===== DATA SHOWN

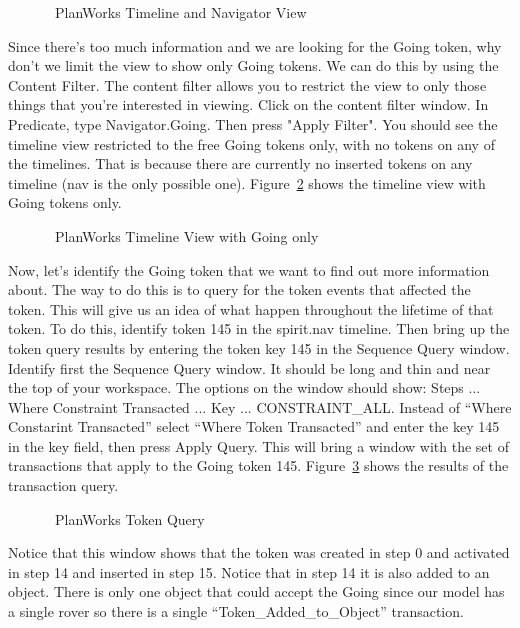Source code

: \documentclass[10pt, letterpaper, twoside]{article}
\begin{document}
\begin{figure}[h]
\centering{}
\caption{\ET\, PlanWorks Timeline and Navigator View}
\label{TimelineView}
\end{figure}

Since there's too much information and we are looking for the Going token,
why don't we limit the view to show only Going tokens.  We can do this by
using the Content Filter.  The content filter allows you to restrict the
view to only those things that you're interested in viewing. Click on the
content filter window.  In Predicate, type Navigator.Going.  Then press
"Apply Filter".  You should see the timeline view restricted to the free
Going tokens only, with no tokens on any of the timelines.  That is because
there are currently no inserted tokens on any timeline (nav is the only
possible one).  Figure~\ref{TimelineViewFiltered} shows the timeline view
with Going tokens only.

\begin{figure}[h]
\centering{}
\caption{\ET\, PlanWorks Timeline View with Going only}
\label{TimelineViewFiltered}
\end{figure}

Now, let's identify the Going token that we want to find out more
information about.  The way to do this is to query for the token events
that affected the token.  This will give us an idea of what happen
throughout the lifetime of that token.  To do this, identify token 145 in
the spirit.nav timeline.  Then bring up the token query results by entering
the token key 145 in the Sequence Query window.  Identify first the Sequence
Query window.  It should be long and thin and near the top of your
workspace.  The options on the window should show: Steps ... Where
Constraint Transacted ... Key ... CONSTRAINT\_ALL. Instead of ``Where
Constarint Transacted'' select ``Where Token Transacted'' and enter the key
145 in the key field, then press Apply Query.  This will bring a window
with the set of transactions that apply to the Going token 145.
Figure~\ref{TokenQuery} shows the results of the transaction query.

\begin{figure}[htb]
\centering{}
\caption{\ET\, PlanWorks Token Query}
\label{TokenQuery}
\end{figure}

Notice that this window shows that the token was created in step 0 and
activated in step 14 and inserted in step 15.  Notice that in step 14 it is
also added to an object.  There is only one object that could accept the
Going since our model has a single rover so there is a single
``Token\_Added\_to\_Object'' transaction.
\end{document}
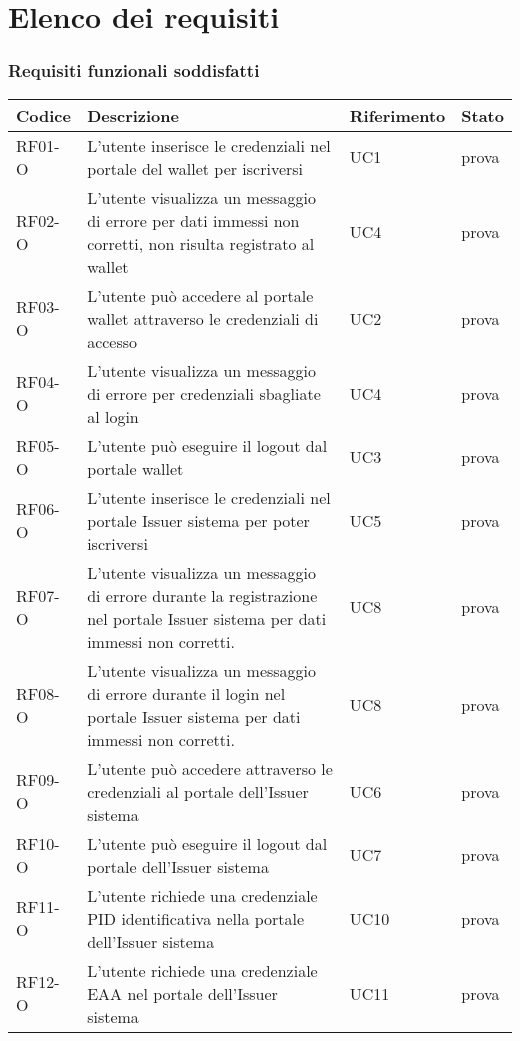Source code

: \section{Elenco dei requisiti}
\subsubsection*{Requisiti funzionali soddisfatti} %
    \begin{longtable}{|p{}|p{}|p{}|p{}|}
        \hline
        \textbf{Codice} & \textbf{Descrizione} & \textbf{Riferimento} & \textbf{Stato}\\
        \hline
        RF01-O & L'utente inserisce le credenziali nel portale del wallet per iscriversi & UC1 & prova\\
        RF02-O & L'utente visualizza un messaggio di errore per dati immessi non corretti, non risulta registrato al wallet & UC4& prova\\
        RF03-O & L'utente può accedere al portale wallet attraverso le credenziali di accesso & UC2& prova\\
        RF04-O & L'utente visualizza un messaggio di errore per credenziali sbagliate al login & UC4& prova\\ 
        RF05-O & L'utente può eseguire il logout dal portale wallet & UC3& prova\\
        RF06-O & L'utente inserisce le credenziali nel portale Issuer sistema per poter iscriversi & UC5& prova\\
        RF07-O & L'utente visualizza un messaggio di errore durante la registrazione nel portale Issuer sistema per dati immessi non corretti. & UC8& prova\\
        RF08-O & L'utente visualizza un messaggio di errore durante il login nel portale Issuer sistema per dati immessi non corretti. & UC8& prova\\
        RF09-O & L'utente può accedere attraverso le credenziali al portale dell'Issuer sistema & UC6& prova\\
        RF10-O & L'utente può eseguire il logout dal portale dell'Issuer sistema & UC7& prova\\
        RF11-O & L'utente richiede una credenziale PID identificativa nella portale dell'Issuer sistema & UC10& prova\\
        RF12-O & L'utente richiede una credenziale EAA nel portale dell'Issuer sistema & UC11& prova\\

\end{longtable}

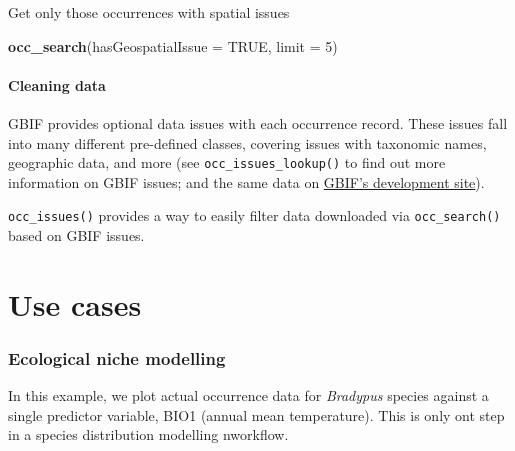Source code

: \documentclass[author-year, review, 11pt]{components/elsarticle} %
\newenvironment{Shaded}{\begin{snugshade}}{\end{snugshade}}
\newcommand{\KeywordTok}[1]{\textcolor[rgb]{0.13,0.29,0.53}{\textbf{{#1}}}}
\newcommand{\DataTypeTok}[1]{\textcolor[rgb]{0.13,0.29,0.53}{{#1}}}
\newcommand{\DecValTok}[1]{\textcolor[rgb]{0.00,0.00,0.81}{{#1}}}
\newcommand{\StringTok}[1]{\textcolor[rgb]{0.31,0.60,0.02}{{#1}}}
\newcommand{\CommentTok}[1]{\textcolor[rgb]{0.56,0.35,0.01}{\textit{{#1}}}}
\newcommand{\OtherTok}[1]{\textcolor[rgb]{0.56,0.35,0.01}{{#1}}}
\newcommand{\NormalTok}[1]{{#1}}
\begin{document}
Get only those occurrences with spatial issues

\begin{Shaded}
\begin{Highlighting}[]
\KeywordTok{occ_search}\NormalTok{(}\DataTypeTok{hasGeospatialIssue =} \OtherTok{TRUE}\NormalTok{, }\DataTypeTok{limit =} \DecValTok{5}\NormalTok{)}
\end{Highlighting}
\end{Shaded}

\paragraph{Cleaning data}\label{cleaning-data}

GBIF provides optional data issues with each occurrence record. These
issues fall into many different pre-defined classes, covering issues
with taxonomic names, geographic data, and more (see
\texttt{occ\_issues\_lookup()} to find out more information on GBIF
issues; and the same data on
\href{http://gbif.github.io/gbif-api/apidocs/org/gbif/api/vocabulary/OccurrenceIssue.html}{GBIF's
development site}).

\texttt{occ\_issues()} provides a way to easily filter data downloaded
via \texttt{occ\_search()} based on GBIF issues.

\begin{Shaded}
\end{Shaded}

\section{Use cases}\label{use-cases}

\subsubsection{Ecological niche
modelling}\label{ecological-niche-modelling}

In this example, we plot actual occurrence data for \emph{Bradypus}
species against a single predictor variable, BIO1 (annual mean
temperature). This is only ont step in a species distribution modelling
nworkflow.
\end{document}
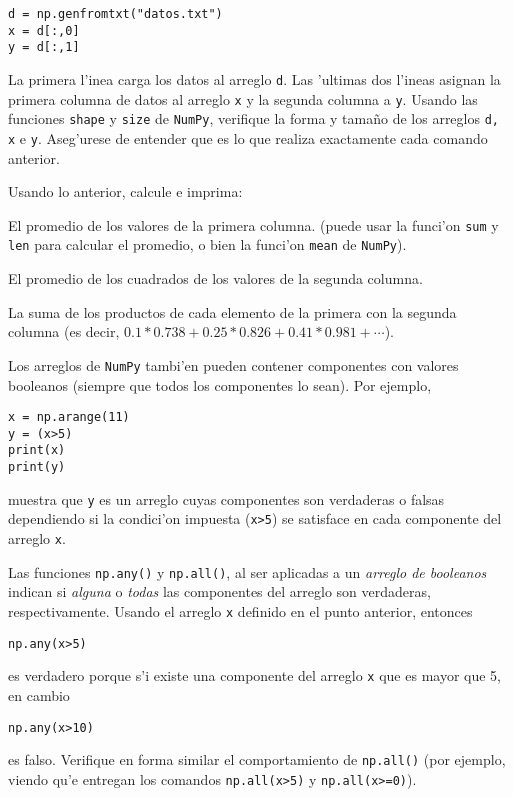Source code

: \documentclass[11pt]{exam}
\begin{document}
\begin{questions}
\begin{verbatim}
d = np.genfromtxt("datos.txt")
x = d[:,0]
y = d[:,1]
\end{verbatim}

La primera l'inea carga los datos al arreglo \texttt{d}. Las 'ultimas dos l'ineas asignan la primera columna de datos al arreglo \texttt{x} y la segunda columna a \texttt{y}. Usando las funciones \texttt{shape} y \texttt{size} de \texttt{NumPy}, verifique la forma y tama\~no de los arreglos \texttt{d, x} e \texttt{y}. Aseg'urese de entender que es lo que realiza exactamente cada comando anterior.

\item Usando lo anterior, calcule e imprima:
\begin{parts}
\item El promedio de los valores de la primera columna. (puede usar la funci'on \texttt{sum} y \texttt{len} para calcular el promedio, o bien la funci'on \texttt{mean} de \texttt{NumPy}).
\item El promedio de los cuadrados de los valores de la segunda columna.
\item La suma de los productos de cada elemento de la primera con la segunda columna (es decir, $0.1*0.738 + 0.25 *	0.826 + 0.41 * 0.981 +\cdots$).
\end{parts}

\item Los arreglos de \texttt{NumPy} tambi'en pueden contener componentes con valores booleanos (siempre que todos los componentes lo sean). Por ejemplo,

\begin{verbatim}
x = np.arange(11)
y = (x>5)
print(x)
print(y)
\end{verbatim}

muestra que \texttt{y} es un arreglo cuyas componentes son verdaderas o falsas dependiendo si la condici'on impuesta (\texttt{x>5}) se satisface en cada componente del arreglo \texttt{x}.


\item Las funciones \texttt{np.any()} y \texttt{np.all()}, al ser aplicadas a un \textit{arreglo de booleanos} indican si \textit{alguna} o \textit{todas} las componentes del arreglo son verdaderas, respectivamente. Usando el arreglo \texttt{x} definido en el punto anterior, entonces

\begin{verbatim}
np.any(x>5)
\end{verbatim}

es verdadero porque s'i existe una componente del arreglo \texttt{x} que es mayor que 5, en cambio 
\begin{verbatim}
np.any(x>10)
\end{verbatim}
es falso. Verifique en forma similar el comportamiento de \texttt{np.all()} (por ejemplo, viendo qu'e entregan los comandos \texttt{np.all(x>5)} y \texttt{np.all(x>=0)}).
\end{questions}
\end{document}
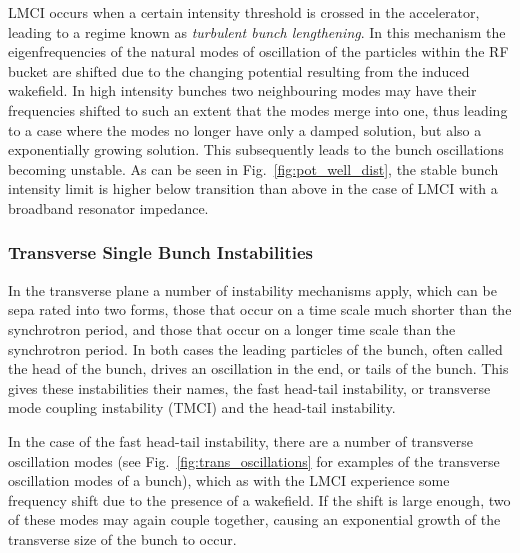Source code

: LMCI occurs when a certain intensity threshold is crossed in the accelerator, leading to a regime known as \emph{turbulent bunch lengthening}. In this mechanism the eigenfrequencies of the natural modes of oscillation of the particles within the RF bucket are shifted due to the changing potential resulting from the induced wakefield. In high intensity bunches two neighbouring modes may have their frequencies shifted to such an extent that the modes merge into one, thus leading to a case where the modes no longer have only a damped solution, but also a exponentially growing solution. This subsequently leads to the bunch oscillations becoming unstable. As can be seen in Fig.~\ref{fig:pot_well_dist}, the stable bunch intensity limit is higher below transition than above in the case of LMCI with a broadband resonator impedance.

\subsubsection{Transverse Single Bunch Instabilities}

In the transverse plane a number of instability mechanisms apply, which can be sepa
rated into two forms, those that occur on a time scale much shorter than the synchrotron period, and those that occur on a longer time scale than the synchrotron period. In both cases the leading particles of the bunch, often called the head of the bunch, drives an oscillation in the end, or tails of the bunch. This gives these instabilities their names, the fast head-tail instability, or transverse mode coupling instability (TMCI) and the head-tail instability.

In the case of the fast head-tail instability, there are a number of transverse oscillation modes (see Fig.~\ref{fig:trans_oscillations} for examples of the transverse oscillation modes of a bunch), which as with the LMCI experience some frequency shift due to the presence of a wakefield. If the shift is large enough, two of these modes may again couple together, causing an exponential growth of the transverse size of the bunch to occur.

==========

YOUR OBJECTIVE:
Check each line of the listing above, and copy it if it contains the word "iscriversi".

EXPECTED ANSWER:
        RF01-O & L'utente inserisce le credenziali nel portale del wallet per iscriversi & UC1 & prova\\
        RF06-O & L'utente inserisce le credenziali nel portale Issuer sistema per poter iscriversi & UC5& prova\\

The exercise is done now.